There are several problems with these ranking schemes: the data itself can be flaky, the weighting factors are arbitrary, and, as Columbia did, schools themselves might try to game the system. In this lab, we'll accept the data values, however flaky they might be, and focus on the weighting factors.

The file usnews.xls contains some carefully fiddled data and a set of weights, loosely based on data from many years ago. Many factors have been unceremoniously dropped and a few data values have been adjusted, so don't read anything into this, especially not about the merits of individual schools then or now. Here is the display:

The first two rows show the factors, and the fourth row gives weights that sum to 100% (cell J4). The range J6:J15 shows the computed scores. The formula box shows the formula being used to compute J4; subsequent rows have the same formula except for cell references. A couple of factors are combined (SAT) or complemented (acceptance ratio, since a low acceptance ratio is deemed better than a high acceptance ratio.

Your task is to find several sets of non-negative weights that will rearrange the schools in various ways. Note that the weight percentages in B4:I4 must sum to 100.

Now you can begin experimenting to find interesting weighting factors.

  • Find a set of weights that drops Harvard as far down as you can while ensuring that Princeton is in first place. Copy the weights into B17:I17.
  • In the interests of fairness, find a set of weights that drops Princeton as far down as you can while putting Harvard in first place. Copy them into B18:I18.
  • Find a set of weights that raises Dartmouth as high up as you can manage. Copy them into B19:I19.

Give this a decent effort, not just the first obvious thing that happens to make a change. You should also experiment with Excel's sorting capabilities here; at the end, you should be able to sort the schools by any combination of factors, for example, by decreasing reputation score and within that by increasing acceptance rate.


Part 5: Submitting your Work

At this point you should have a workbook with five sheets: Power2, Rule72, GPA, Majors, Rank. Check through them to make sure they look right.

Be sure to save your work as lab4.xlsx somewhere safe. This is your backup in case something goes wrong with the submission or your computer. You could mail a copy of lab4.xlsx to yourself, as another backup. Make sure that it arrives OK, that the attachment is about the right size, etc.

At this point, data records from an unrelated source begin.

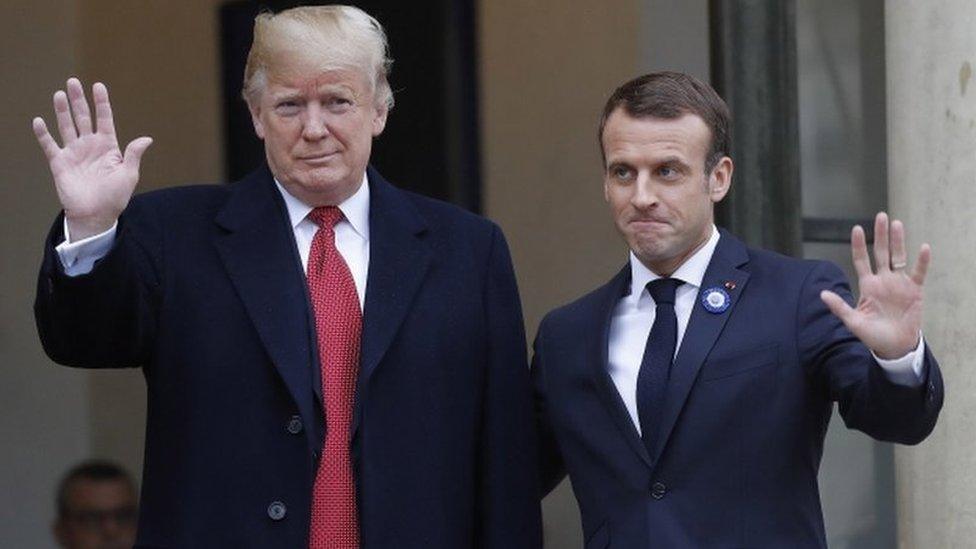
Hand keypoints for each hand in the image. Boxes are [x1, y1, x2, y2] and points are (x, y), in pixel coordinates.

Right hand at [32, 77, 152, 239]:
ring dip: (62, 111)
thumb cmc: (115, 197)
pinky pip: (49, 145)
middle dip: (78, 100)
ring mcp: (74, 153)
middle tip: (73, 82)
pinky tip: (39, 121)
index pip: (104, 119)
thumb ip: (134, 154)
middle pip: (83, 117)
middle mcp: (90, 146)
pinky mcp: (59, 163)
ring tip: (59, 94)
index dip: (101, 102)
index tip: (98, 85)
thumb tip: (147, 138)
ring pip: (66, 126)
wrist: (95, 215)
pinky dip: (43, 133)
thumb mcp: (129, 175)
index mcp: (108, 147)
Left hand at [820, 212, 930, 358]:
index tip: (855, 229)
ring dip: (898, 241)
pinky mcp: (914, 290)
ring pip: (899, 257)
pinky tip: (923, 248)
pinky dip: (922, 261)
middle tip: (881, 216)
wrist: (894, 346)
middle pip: (881, 252)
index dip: (858, 245)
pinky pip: (919, 272)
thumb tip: (822, 294)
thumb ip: (839, 307)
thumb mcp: (853, 321)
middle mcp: (883, 280)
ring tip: (897, 224)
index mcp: (867, 285)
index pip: (861, 260)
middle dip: (881, 235)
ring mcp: (899, 283)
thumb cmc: (872, 335)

If you used Google Sheets or another Excel alternative, convert your spreadsheet into Excel's .xlsx format. Make sure that it is named lab4.xlsx before you upload it to Gradescope.

When everything is working, then upload lab4.xlsx to Gradescope for Lab4. Do not put this lab on cPanel.

 

Comment on Hacker News, August 2022: "Excel is a glorious tool which welcomes all, the savvy and the unskilled but imaginative newbies alike. There is something about all those little cells that presents an itch everyone wants to scratch, and you just know that for some, that scratching is going to produce something akin to a spreadsheet version of gangrenous melanoma."